Data under study —
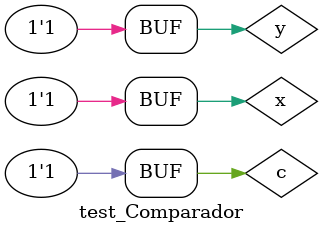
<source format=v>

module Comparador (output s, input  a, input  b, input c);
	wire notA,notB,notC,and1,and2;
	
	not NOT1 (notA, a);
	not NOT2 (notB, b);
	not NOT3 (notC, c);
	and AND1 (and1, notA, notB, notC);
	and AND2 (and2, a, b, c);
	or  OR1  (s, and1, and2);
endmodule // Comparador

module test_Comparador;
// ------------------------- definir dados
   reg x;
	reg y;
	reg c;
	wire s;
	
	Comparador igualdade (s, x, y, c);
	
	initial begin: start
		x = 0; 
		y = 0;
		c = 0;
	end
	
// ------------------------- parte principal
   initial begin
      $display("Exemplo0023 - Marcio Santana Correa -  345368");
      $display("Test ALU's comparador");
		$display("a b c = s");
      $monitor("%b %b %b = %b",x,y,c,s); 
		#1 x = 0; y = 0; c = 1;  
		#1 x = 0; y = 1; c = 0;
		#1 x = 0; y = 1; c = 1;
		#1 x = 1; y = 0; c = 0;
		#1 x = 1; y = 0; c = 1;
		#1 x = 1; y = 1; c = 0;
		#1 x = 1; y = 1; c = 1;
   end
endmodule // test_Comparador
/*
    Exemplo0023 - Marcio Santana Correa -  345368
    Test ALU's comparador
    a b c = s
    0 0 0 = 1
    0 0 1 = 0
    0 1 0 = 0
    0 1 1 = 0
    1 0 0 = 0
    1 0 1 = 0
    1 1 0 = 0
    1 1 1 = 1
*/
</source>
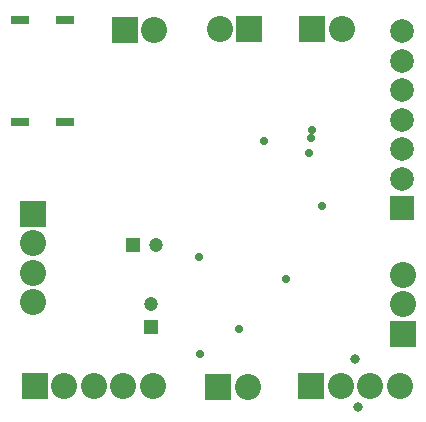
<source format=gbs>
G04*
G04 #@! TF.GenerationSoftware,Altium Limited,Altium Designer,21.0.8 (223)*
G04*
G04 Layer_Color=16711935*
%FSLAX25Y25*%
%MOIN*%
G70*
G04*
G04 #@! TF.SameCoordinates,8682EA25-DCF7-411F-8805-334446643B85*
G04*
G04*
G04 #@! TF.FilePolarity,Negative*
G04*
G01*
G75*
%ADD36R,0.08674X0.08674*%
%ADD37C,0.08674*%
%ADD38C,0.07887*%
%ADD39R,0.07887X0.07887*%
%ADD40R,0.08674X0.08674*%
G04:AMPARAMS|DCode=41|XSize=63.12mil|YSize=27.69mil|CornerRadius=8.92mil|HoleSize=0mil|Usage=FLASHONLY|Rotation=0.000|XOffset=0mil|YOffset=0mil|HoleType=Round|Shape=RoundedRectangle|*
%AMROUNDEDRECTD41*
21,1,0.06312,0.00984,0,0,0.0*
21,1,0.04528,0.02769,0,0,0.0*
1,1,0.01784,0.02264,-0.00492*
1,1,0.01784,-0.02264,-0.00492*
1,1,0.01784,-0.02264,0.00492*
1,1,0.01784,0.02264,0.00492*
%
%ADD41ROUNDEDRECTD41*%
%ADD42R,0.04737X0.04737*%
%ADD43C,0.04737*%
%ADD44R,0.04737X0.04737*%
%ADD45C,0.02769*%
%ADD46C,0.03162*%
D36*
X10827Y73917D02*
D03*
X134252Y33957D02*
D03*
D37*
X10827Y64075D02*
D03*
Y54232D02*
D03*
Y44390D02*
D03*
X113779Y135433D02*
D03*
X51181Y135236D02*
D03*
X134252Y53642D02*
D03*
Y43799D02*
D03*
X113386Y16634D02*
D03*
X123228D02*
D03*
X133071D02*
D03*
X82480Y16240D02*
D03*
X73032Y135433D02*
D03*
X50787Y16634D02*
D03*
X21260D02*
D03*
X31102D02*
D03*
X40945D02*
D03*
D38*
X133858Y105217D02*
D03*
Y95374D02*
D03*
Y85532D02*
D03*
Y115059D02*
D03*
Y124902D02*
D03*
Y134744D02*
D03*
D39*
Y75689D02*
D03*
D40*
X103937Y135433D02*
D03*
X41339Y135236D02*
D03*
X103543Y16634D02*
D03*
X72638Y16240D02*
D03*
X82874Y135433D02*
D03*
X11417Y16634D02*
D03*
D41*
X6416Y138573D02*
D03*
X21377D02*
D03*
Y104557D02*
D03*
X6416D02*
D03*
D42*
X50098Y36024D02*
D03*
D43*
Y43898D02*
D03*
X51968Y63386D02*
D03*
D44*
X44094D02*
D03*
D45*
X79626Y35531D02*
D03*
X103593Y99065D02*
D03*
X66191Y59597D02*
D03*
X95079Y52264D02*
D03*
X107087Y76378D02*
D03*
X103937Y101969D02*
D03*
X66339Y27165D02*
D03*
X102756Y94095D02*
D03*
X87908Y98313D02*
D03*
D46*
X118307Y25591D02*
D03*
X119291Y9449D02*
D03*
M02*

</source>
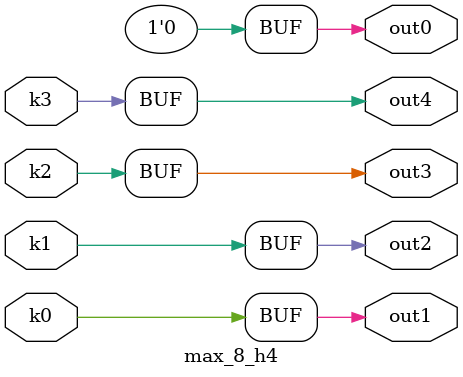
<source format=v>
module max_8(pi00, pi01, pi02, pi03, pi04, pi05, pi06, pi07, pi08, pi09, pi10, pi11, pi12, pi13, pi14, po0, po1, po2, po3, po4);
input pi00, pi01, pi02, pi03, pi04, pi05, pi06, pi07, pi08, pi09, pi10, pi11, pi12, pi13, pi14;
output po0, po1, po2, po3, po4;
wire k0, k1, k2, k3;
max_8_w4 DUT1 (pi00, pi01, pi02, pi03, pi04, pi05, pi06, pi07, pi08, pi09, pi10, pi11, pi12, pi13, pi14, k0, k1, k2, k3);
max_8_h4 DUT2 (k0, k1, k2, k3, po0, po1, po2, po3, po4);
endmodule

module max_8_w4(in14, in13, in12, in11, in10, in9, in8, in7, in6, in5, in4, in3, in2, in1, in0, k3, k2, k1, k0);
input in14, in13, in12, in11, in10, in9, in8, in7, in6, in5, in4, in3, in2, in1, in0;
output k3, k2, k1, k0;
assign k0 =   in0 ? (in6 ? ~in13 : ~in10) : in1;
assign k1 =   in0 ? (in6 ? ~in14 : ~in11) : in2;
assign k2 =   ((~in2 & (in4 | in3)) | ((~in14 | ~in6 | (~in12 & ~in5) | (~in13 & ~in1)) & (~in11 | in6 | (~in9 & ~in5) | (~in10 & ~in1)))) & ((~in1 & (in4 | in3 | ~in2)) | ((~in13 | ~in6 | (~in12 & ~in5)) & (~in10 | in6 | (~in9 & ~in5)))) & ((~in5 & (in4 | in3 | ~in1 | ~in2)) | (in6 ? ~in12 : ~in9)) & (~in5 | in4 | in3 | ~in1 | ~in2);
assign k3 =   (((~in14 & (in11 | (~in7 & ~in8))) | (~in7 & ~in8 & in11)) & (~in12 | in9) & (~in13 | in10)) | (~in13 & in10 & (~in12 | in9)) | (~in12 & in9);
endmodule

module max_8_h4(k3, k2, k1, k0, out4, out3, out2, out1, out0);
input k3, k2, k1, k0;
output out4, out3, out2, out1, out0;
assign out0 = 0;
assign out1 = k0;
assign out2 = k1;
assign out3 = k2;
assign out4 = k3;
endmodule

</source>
--
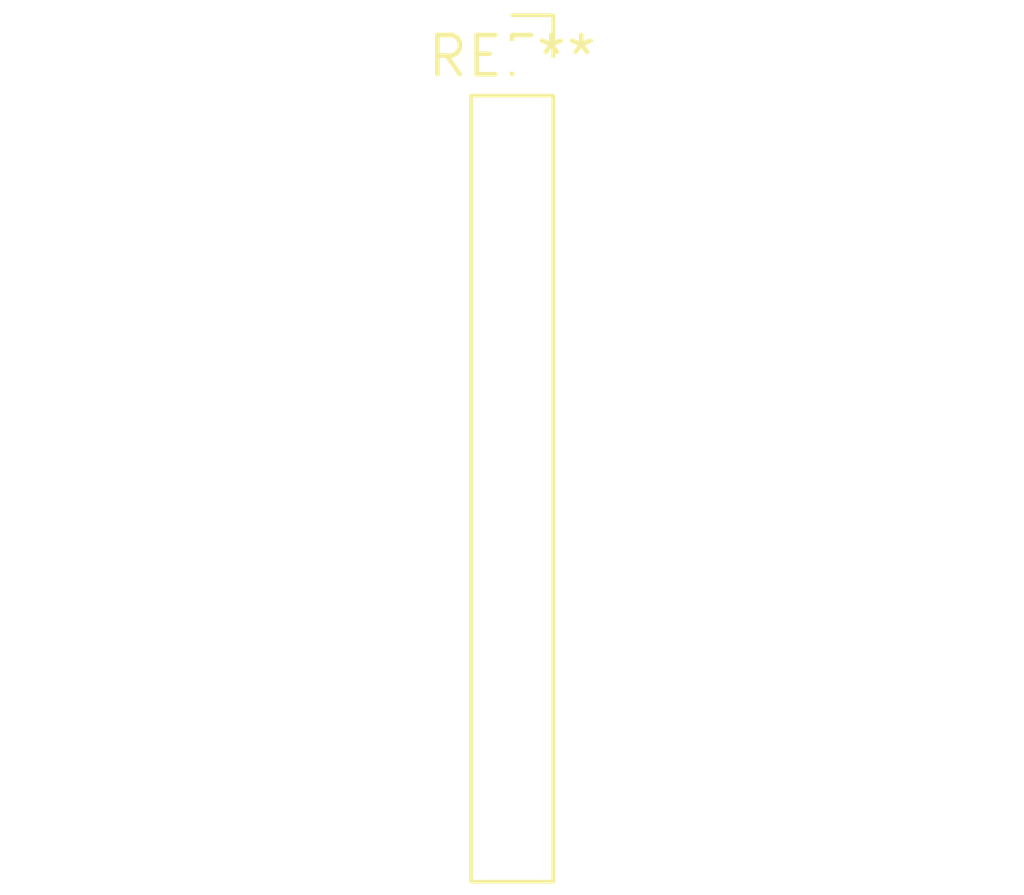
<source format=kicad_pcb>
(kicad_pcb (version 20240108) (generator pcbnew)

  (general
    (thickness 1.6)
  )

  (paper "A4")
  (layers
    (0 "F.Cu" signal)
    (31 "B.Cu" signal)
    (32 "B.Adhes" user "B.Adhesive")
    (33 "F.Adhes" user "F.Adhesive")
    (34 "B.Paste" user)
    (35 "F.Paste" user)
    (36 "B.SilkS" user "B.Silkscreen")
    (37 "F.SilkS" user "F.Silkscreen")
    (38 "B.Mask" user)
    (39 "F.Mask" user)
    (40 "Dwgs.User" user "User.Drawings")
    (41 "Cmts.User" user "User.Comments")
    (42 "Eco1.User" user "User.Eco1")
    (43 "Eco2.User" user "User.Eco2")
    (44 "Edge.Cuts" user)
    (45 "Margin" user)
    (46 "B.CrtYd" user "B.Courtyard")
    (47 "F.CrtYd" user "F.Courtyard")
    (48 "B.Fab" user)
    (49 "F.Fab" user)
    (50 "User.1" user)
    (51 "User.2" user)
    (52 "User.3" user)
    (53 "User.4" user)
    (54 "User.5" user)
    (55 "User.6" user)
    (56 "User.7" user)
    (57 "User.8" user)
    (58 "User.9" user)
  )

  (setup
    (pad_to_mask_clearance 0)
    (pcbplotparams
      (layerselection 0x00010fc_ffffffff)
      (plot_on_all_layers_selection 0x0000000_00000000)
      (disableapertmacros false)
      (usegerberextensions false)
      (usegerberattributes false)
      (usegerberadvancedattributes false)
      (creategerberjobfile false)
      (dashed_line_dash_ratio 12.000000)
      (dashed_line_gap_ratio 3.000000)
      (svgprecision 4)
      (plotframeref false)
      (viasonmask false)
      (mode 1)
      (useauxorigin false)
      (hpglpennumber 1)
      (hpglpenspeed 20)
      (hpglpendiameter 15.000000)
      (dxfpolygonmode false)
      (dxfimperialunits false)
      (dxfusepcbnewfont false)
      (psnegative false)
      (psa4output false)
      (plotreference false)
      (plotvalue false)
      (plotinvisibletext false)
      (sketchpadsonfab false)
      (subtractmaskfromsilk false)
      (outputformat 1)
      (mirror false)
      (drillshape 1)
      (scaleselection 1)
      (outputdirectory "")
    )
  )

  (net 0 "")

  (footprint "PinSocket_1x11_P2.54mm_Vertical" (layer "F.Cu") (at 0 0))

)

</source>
--
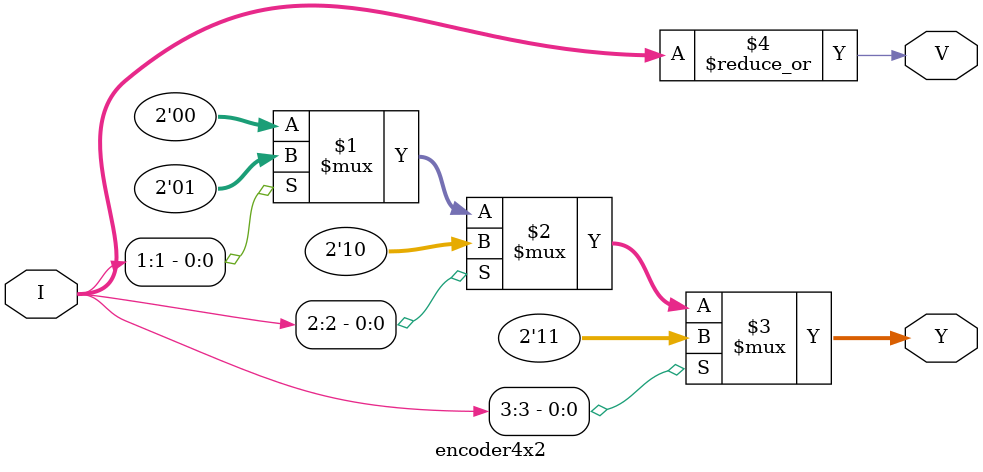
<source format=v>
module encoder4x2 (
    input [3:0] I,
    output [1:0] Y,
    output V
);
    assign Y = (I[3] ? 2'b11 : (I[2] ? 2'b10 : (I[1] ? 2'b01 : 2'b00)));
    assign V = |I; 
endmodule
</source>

Request —
Your answer must be one number: how many lines of the data contain "SilkS".

Output for this task —
2